#### Provided passage:
════════════════

If FCPLX==1 input arrays X==array(float,2,..) are treated
as float-complex.
PLAN == array(long, 2)
where plan(1) is 0 if there is no dir=+1 transforms
or is a casted pointer to an fftw plan
where plan(2) is 0 if there is no dir=-1 transforms
or is a casted pointer to an fftw plan
*ATTN* plan differ for in- and out-of-place transforms!!
USAGE TABLE: OUT-of-place IN-place
--planning and execution:.....................................
y= fftw(x, dir) fftw, x, dir
y= fftw(x, ljdir, rjdir) fftw, x, ljdir, rjdir
--planning only:..............................................
*attn* *plan is different out- or in-place*
plan= fftw(dimsof(x), dir) fftw, dimsof(x), dir, [], plan
plan= fftw(dimsof(x), ljdir, rjdir) fftw, dimsof(x), ljdir, rjdir, plan
--plan execution only:........................................
y= fftw(x, dir,[], plan) fftw, x, dir,[],plan
y= fftw(x, ljdir, rjdir, plan) fftw, x, ljdir, rjdir, plan
NOTE ABOUT USAGE TABLE ABOVE:
+ X is of type==complex OR array(float,[nd+1,2,d_1,...,d_nd])

════════════════

#### Dataset records:
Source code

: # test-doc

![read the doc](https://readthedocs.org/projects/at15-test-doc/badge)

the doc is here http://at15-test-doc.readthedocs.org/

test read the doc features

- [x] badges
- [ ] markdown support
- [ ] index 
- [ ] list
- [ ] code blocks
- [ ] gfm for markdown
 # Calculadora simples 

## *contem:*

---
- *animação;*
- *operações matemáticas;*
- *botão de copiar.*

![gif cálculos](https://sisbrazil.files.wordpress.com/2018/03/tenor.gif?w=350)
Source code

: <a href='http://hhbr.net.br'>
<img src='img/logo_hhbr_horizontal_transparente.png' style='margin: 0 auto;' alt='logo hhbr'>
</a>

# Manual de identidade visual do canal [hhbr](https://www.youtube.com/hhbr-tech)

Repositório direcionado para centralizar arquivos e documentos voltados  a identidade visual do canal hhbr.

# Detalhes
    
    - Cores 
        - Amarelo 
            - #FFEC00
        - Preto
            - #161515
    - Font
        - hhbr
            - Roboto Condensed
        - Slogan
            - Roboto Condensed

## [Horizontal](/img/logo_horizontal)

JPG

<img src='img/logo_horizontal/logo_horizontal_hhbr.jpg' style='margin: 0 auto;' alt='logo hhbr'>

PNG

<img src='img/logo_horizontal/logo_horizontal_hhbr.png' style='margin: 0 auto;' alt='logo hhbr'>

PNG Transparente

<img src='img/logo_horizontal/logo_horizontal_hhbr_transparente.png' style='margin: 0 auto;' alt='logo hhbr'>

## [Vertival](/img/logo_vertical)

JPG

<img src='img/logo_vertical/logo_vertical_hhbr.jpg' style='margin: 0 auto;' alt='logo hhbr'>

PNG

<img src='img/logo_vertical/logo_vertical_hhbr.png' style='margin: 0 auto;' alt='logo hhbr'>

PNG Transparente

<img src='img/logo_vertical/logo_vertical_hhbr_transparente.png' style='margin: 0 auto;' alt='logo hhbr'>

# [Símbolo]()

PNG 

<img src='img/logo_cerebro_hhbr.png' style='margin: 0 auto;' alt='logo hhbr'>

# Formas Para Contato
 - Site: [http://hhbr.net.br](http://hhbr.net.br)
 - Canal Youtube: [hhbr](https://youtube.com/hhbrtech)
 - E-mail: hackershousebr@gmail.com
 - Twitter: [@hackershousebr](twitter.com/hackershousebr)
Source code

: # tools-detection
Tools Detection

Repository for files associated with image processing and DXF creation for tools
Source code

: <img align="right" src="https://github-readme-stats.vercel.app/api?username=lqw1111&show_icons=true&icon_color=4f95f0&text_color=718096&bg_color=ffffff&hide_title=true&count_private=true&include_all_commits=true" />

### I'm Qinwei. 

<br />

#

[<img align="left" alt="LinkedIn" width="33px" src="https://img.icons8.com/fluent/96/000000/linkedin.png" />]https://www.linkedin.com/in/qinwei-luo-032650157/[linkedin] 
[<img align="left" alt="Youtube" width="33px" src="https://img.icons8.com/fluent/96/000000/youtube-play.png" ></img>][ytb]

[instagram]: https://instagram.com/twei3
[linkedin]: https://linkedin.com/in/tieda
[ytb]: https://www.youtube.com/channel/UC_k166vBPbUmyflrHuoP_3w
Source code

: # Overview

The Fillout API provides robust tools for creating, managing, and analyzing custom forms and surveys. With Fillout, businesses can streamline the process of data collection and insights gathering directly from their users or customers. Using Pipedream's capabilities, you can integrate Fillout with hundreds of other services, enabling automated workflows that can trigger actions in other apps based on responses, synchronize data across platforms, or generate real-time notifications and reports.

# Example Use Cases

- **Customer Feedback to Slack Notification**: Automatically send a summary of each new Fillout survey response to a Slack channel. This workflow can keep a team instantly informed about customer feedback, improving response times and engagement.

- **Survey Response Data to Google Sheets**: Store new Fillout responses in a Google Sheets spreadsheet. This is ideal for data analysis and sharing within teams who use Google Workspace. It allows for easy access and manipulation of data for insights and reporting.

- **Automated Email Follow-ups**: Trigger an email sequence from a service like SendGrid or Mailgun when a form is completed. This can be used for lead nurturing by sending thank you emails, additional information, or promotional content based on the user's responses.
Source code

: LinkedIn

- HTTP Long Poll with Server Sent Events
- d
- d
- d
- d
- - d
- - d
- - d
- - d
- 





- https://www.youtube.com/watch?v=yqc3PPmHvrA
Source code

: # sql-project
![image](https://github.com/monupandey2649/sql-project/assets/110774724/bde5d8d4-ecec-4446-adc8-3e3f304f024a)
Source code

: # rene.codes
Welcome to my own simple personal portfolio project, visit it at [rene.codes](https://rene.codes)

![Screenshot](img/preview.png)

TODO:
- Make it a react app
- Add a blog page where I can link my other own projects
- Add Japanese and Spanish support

════════════════

#### Your task:
In the fftw usage notes, what does plan(1) hold when there are no dir=+1 transforms?

#### Solution for this exercise:
It holds 0.